**Dataset content:**

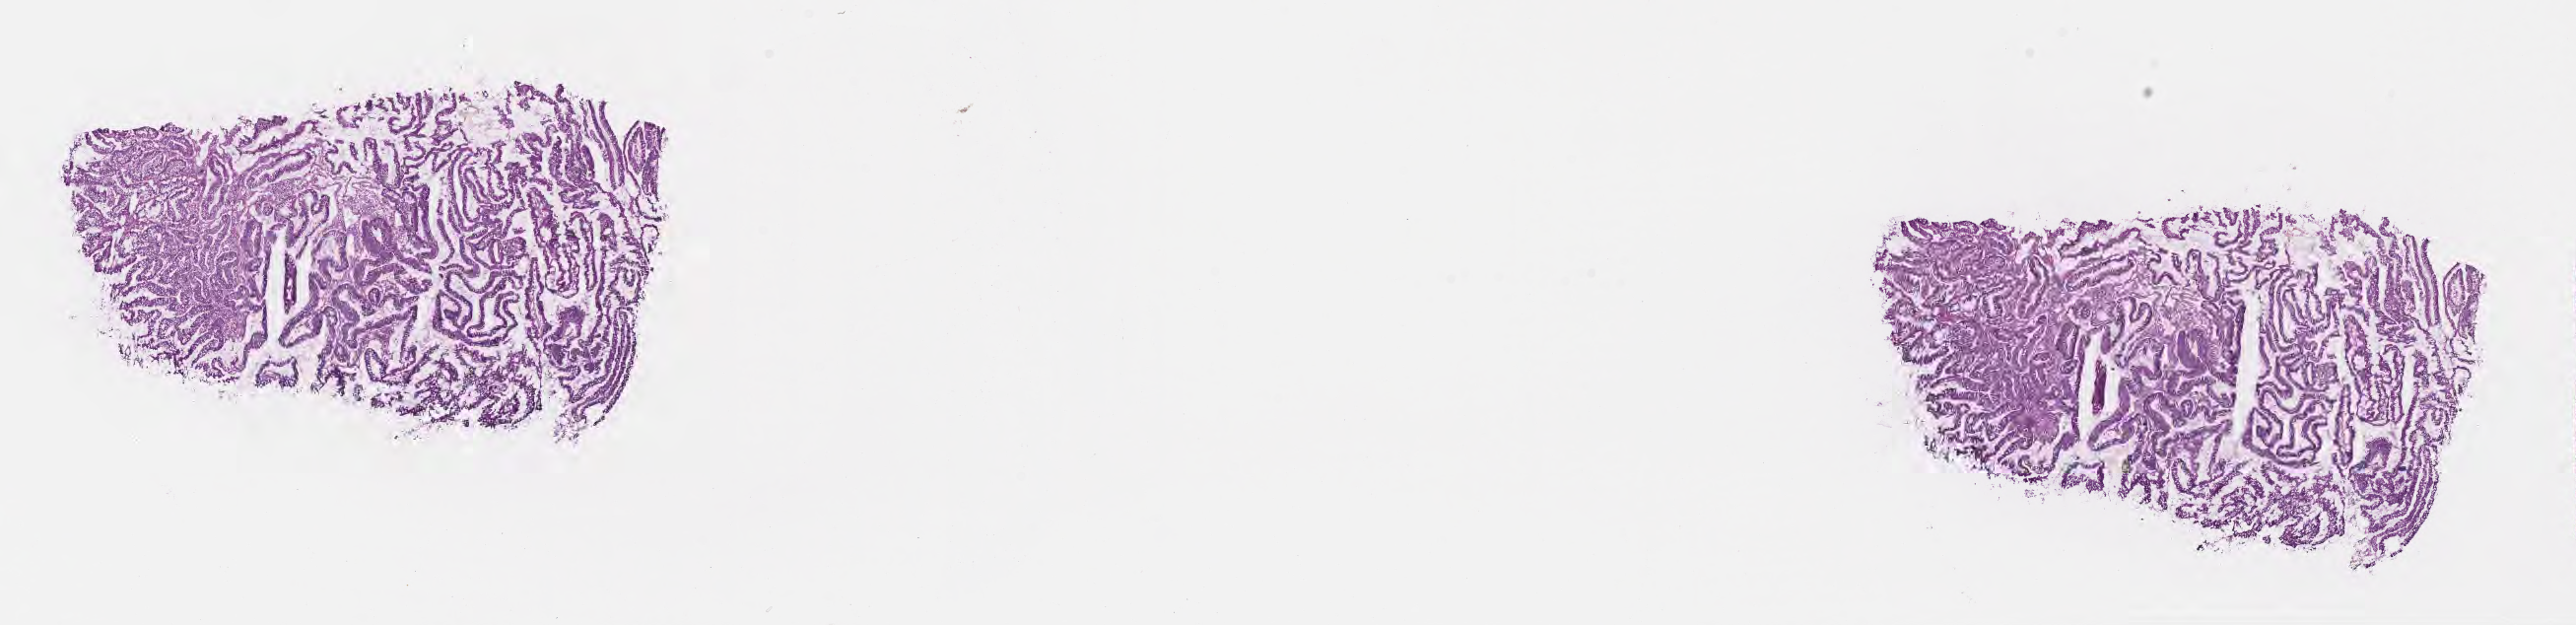
Digitized H&E-stained section, whole scanned area (about 21.1 x 5.1 mm) shown as a low-resolution overview, frozen section, premalignant lesion from a patient with tubulovillous adenoma, NOS, site: cecum. Female, age 62 years at initial diagnosis. Pathologist review of this section (percent, as recorded): tumor cells 84%, tumor nuclei 83%, stromal cells 16%, necrosis 0%, normal cells 0%. Inflammatory infiltration, as recorded: lymphocyte infiltration 14%, monocyte infiltration 1%, neutrophil infiltration 0%.
• this section: sample classed premalignant; the patient's recorded diagnosis is given above
• section: top of the tissue portion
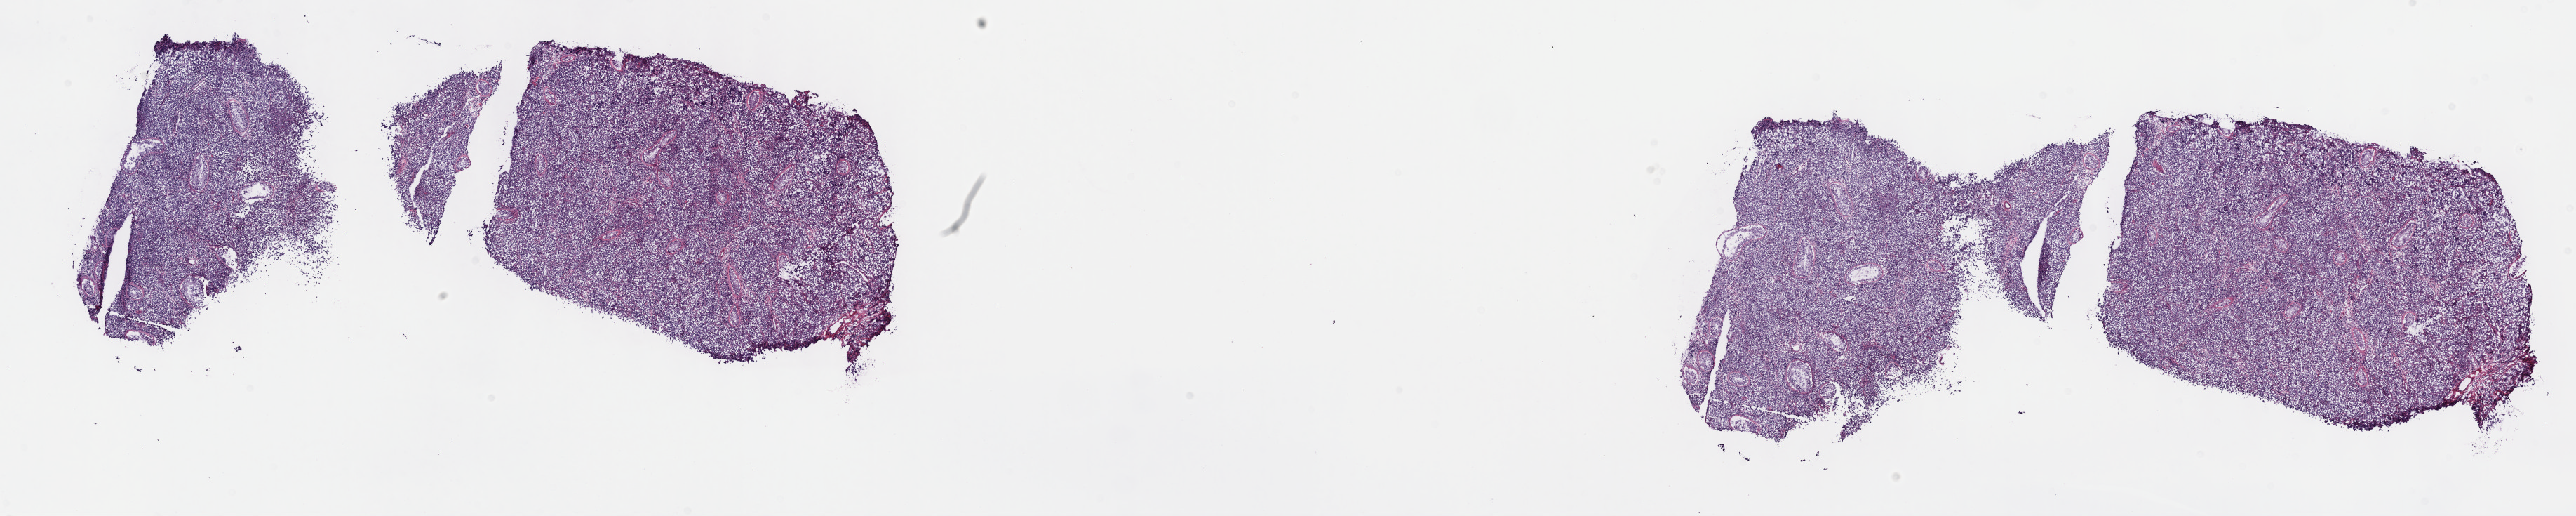
H&E-stained whole-slide image — whole scanned area (about 29.7 x 5.9 mm, slide scanned at 40x) shown as a low-resolution overview. Frozen section from the top of the tissue portion. Primary tumour sample from the testis. Patient: male, age at initial diagnosis 37 years. Composition of this section per pathologist review: tumour cells 100%, tumour nuclei 75%, normal cells 0%, stromal cells 0%, necrosis 0%. Infiltration values recorded for this section: lymphocyte infiltration 2%, monocyte infiltration 0%, neutrophil infiltration 0%.
- diagnosis: Seminoma, NOS
- laterality: bilateral
- TNM: T2 N1 M0
- AJCC pathologic stage: IIA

**The problem:**
Once you have read the records above, say how many of their lines contain the word "portion", giving only that figure.

**Result of this exercise:**
2